I think, more or less, it's just an odd gene thing. I would say "abberation", but a lot of people would take that to mean that I'm saying homosexuality is bad. It's just that it is a type of gene that has no way of passing itself down, really, which would make it an "abberent" gene, because it doesn't do what genes need to do to be successful. However, this might also explain why pure homosexuality is so rare (10% is waaaaay too high a number; I think it's closer to 2%, from what I've heard). Once more, just to make this clear to everyone, I'm not saying it's bad.

I've got a number of objections to this theory (not because I have anything against it -- it doesn't offend me in the slightest -- but because I just disagree).

First is that homosexuality, to the extent it has a genetic basis, is incompatible with the link to famine which you propose, which is situational homosexuality.
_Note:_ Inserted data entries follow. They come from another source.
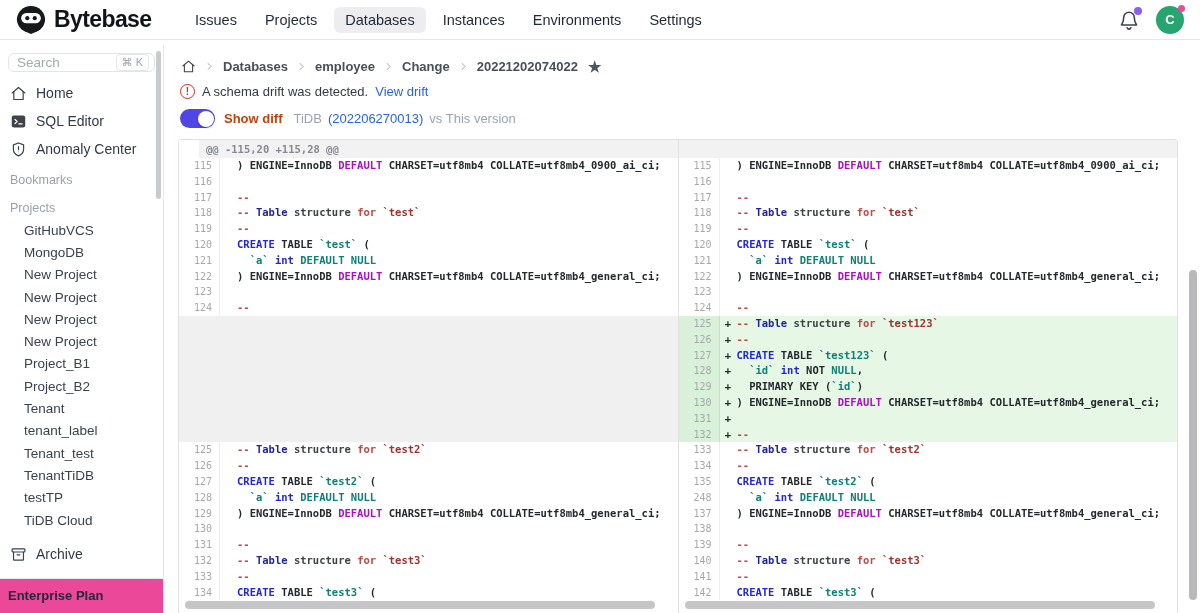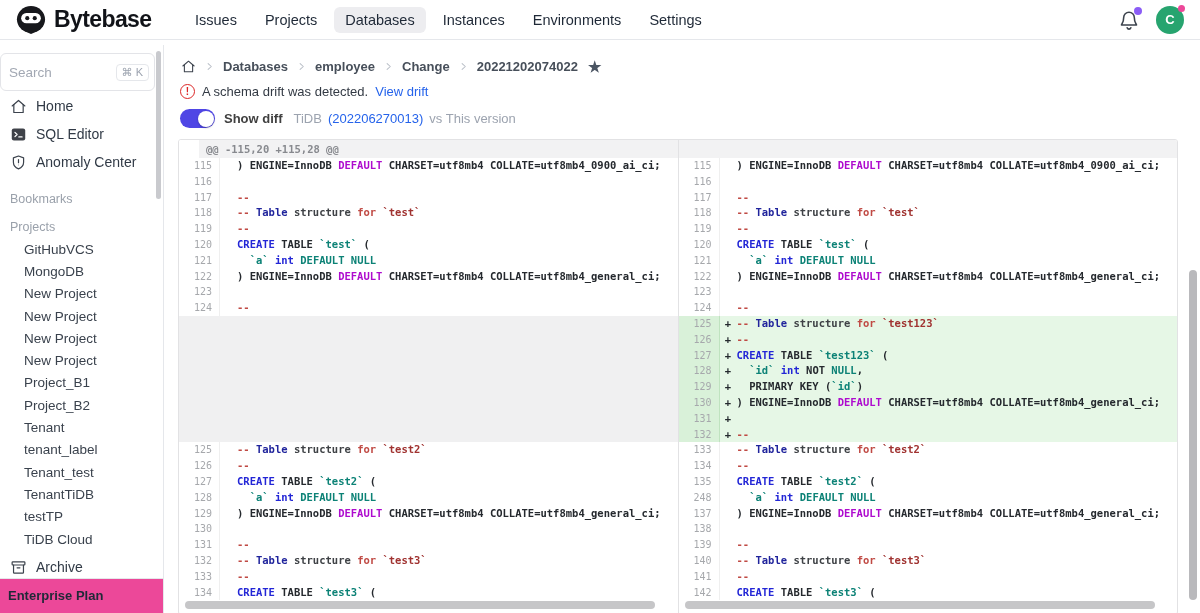--- a/index.html
+++ b/index.html
@@ -16,46 +16,46 @@
   .nav-item.active { background:#ededf0; }
   .topnav-right { margin-left:auto; display:flex; align-items:center; gap:16px; }
   .bell-wrap { position:relative; width:22px; height:22px; }
   .bell-dot { position:absolute; top:-2px; right:-2px; width:8px; height:8px; border-radius:50%; background:var(--c-badge-purple); }
   .avatar { position:relative; width:28px; height:28px; border-radius:50%; background:var(--c-avatar); color:#fff;
             display:flex; align-items:center; justify-content:center; font-size:13px; font-weight:700; }
   .avatar-dot { position:absolute; top:-1px; right:-1px; width:7px; height:7px; border-radius:50%; background:var(--c-badge-pink); }
 
   
   .sidebar { position:absolute; top:45px; left:0; width:164px; bottom:0; border-right:1px solid #e5e7eb; background:#fff; padding-top:8px; }
-  .search-box { margin:0 8px 7px 0; height:38px; border:1px solid #e3e4e8; border-radius:6px; display:flex; align-items:center; padding:0 5px 0 8px; }
+  .search-box { margin:0 8px 7px 8px; height:19px; border:1px solid #e3e4e8; border-radius:6px; display:flex; align-items:center; padding:0 5px 0 8px; }
   .search-box input { border:none; outline:none; width:80px; font-size:13.5px; color:#374151; font-family:"Liberation Sans",sans-serif; }
   .search-box input::placeholder { color:#a2a8b3; }
   .kbd { margin-left:auto; border:1px solid #e5e7eb; border-radius:4px; padding:1px 5px; font-size:11px; color:#9ca3af; background:#fff; white-space:nowrap; }
-  .side-nav-item { height:28px; display:flex; gap:9px; padding:0 10px; font-size:14px; color:#313a46; cursor:pointer; }
+  .side-nav-item { height:28px; display:flex; align-items:center; gap:9px; padding:0 10px; font-size:14px; color:#313a46; cursor:pointer; }
   .side-nav-item svg { flex-shrink:0; }
   .side-section { padding:10px 10px 4px 10px; font-size:12.5px; color:#9aa1ab; }
   .proj-item { height:22.3px; display:flex; align-items:center; padding:0 8px 0 24px; font-size:13.5px; color:#3a424d; cursor:pointer; white-space:nowrap; }
   .archive-item { margin-top:9px; }
   .plan-bar { position:absolute; bottom:0; left:0; right:0; border-top:1px solid #e5e7eb; padding:9px 8px 10px 8px;
               font-size:13px; font-weight:700; color:#1f2937; background:#ec4899; }
   .side-scroll { position:absolute; top:6px; right:2px; width:5px; height:148px; border-radius:3px; background:#c9cace; }
 
   
   .main { position:absolute; top:45px; left:164px; right:0; bottom:0; background:#fff; }
   .breadcrumb { display:flex; align-items:center; gap:8px; padding:14px 0 0 17px; font-size:13px; font-weight:700; color:#474f5a; }
   .crumb { cursor:pointer; white-space:nowrap; }
   .crumb-star { font-size:15px; color:#4b5563; margin-left:2px; cursor:pointer; line-height:1; }
   .alert-row { display:flex; align-items:center; gap:7px; padding:10px 0 0 16px; font-size:13px; color:#333a44; font-weight:500; }
   .alert-icon { width:15px; height:15px; border:1.6px solid var(--c-red); border-radius:50%; color:var(--c-red);
                 font-size:10px; font-weight:800; display:flex; align-items:center; justify-content:center; line-height:1; }
   .link { color:var(--c-link); cursor:pointer; }
   .toolbar-row { display:flex; align-items:center; gap:9px; padding:10px 0 0 16px; font-size:13px; }
   .toggle { width:35px; height:19px; border-radius:10px; background:var(--c-accent); position:relative; cursor:pointer; flex-shrink:0; }
   .toggle-knob { position:absolute; top:1.5px; right:1.5px; width:16px; height:16px; border-radius:50%; background:#fff; box-shadow:0 1px 2px rgba(0,0,0,.25); }
-  .toggle-label { font-weight:700; color:#404040; }
+  .toggle-label { font-weight:700; color:#c2410c; }
   .muted { color:#9ca3af; }
 
   
   .diff-box { margin:11px 0 0 14px; width:1000px; height:476px; border:1px solid #e2e2e4; border-radius:3px;
               background:#fff; display:flex; overflow:hidden; position:relative; }
   .pane { width:499px; overflow:hidden; position:relative; }
   .pane-divider { width:1px; background:#e2e2e4; }
   .pane-hdr { height:18px; display:flex; font-family:"DejaVu Sans Mono","Liberation Mono",monospace; font-size:10.5px; font-weight:700; color:#87898e; }
   .hdr-gut { width:20px; background:#fff; }
   .hdr-fill { flex:1; background:#f2f2f3; padding-left:7px; line-height:18px; white-space:pre; }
If 5% of the population is homosexual, then a recessive genetic "gay trait" does not mean that any given individual has a 5% chance of being a homosexual; it means that (let's say) 5% of individuals have a 99% chance of being homosexual and 95% of individuals have a 1% chance of being homosexual. A "gay gene"s effect on famine would thus be negligible, because it wouldn't affect 95% of the starving population.

Second, if homosexuality was genetically based but able to be turned on or off in response to environmental stress like famine, then reduced environmental stress would mean fewer homosexuals. This is a easily testable hypothesis because First World living standards are immensely higher than Third World standards; massive differences in environmental stress levels exist. However, I am unaware of any study showing marked increases in homosexuality (and therefore reduced birth rates) in poor and/or starving countries. In fact, the birth rate in poor countries is significantly higher than in industrialized countries. I don't have any statistics immediately available but this is easy to double-check. I don't know whether this is causally related to the prevalence of homosexuality, but if nothing else it shoots a gaping hole through the "people respond to starvation by having less kids" idea.

Going for the Savi usericon on this one, because he's appropriately flamingly gay, whereas I'm more of a Kinsey-scale two.

Interesting idea, though, and glad you brought it up. It's no more silly than my theory-of-the-moment a while bax that the dragons behind Earth dragon mythology were actually enormous insects (six limbs, wings, not warm-blooded, and tough, impenetrable outer coverings). ]B=8)

I was noticing a contradiciton in the third-world countries and started to drop this, but came up with two things:

1. This is half just for fun and to show where my brain goes when I forget to turn it off.
2. Third-world countries, generally, have significantly less personal and religious freedom. As religion is a part of daily life, and those religions generally go against homosexuality, there is far more of a social stigma to fight.

I agree that it's not much of a response, and I do agree that third-world countries, in general, are a very good counterexample. I should make the observation that society might play an extremely large role in this: for aforementioned religious reasons, there's incredible social pressure to reproduce for the next jihad.

However, I quite agree that this hypothesis is full of shit. It's what happens when I have too much time and not enough to do.

Wow, a very compelling hypothesis, one probablly even mentioned somewhere, I guess. But it's true of an issue in many respects, although this obviously isn't the only single hypothesis to explain the homosexuality issue.

It sort of reminds me of historical arguments...there are many factors, especially since this gay stuff feels so psychodramatic to me, since we look towards our beginnings to feel just how this goes on so we can understand it more clearly.

In the end, though, we (some or most of us, but not all) enjoy it as a wonderful feeling in the multivalence of experiencing life.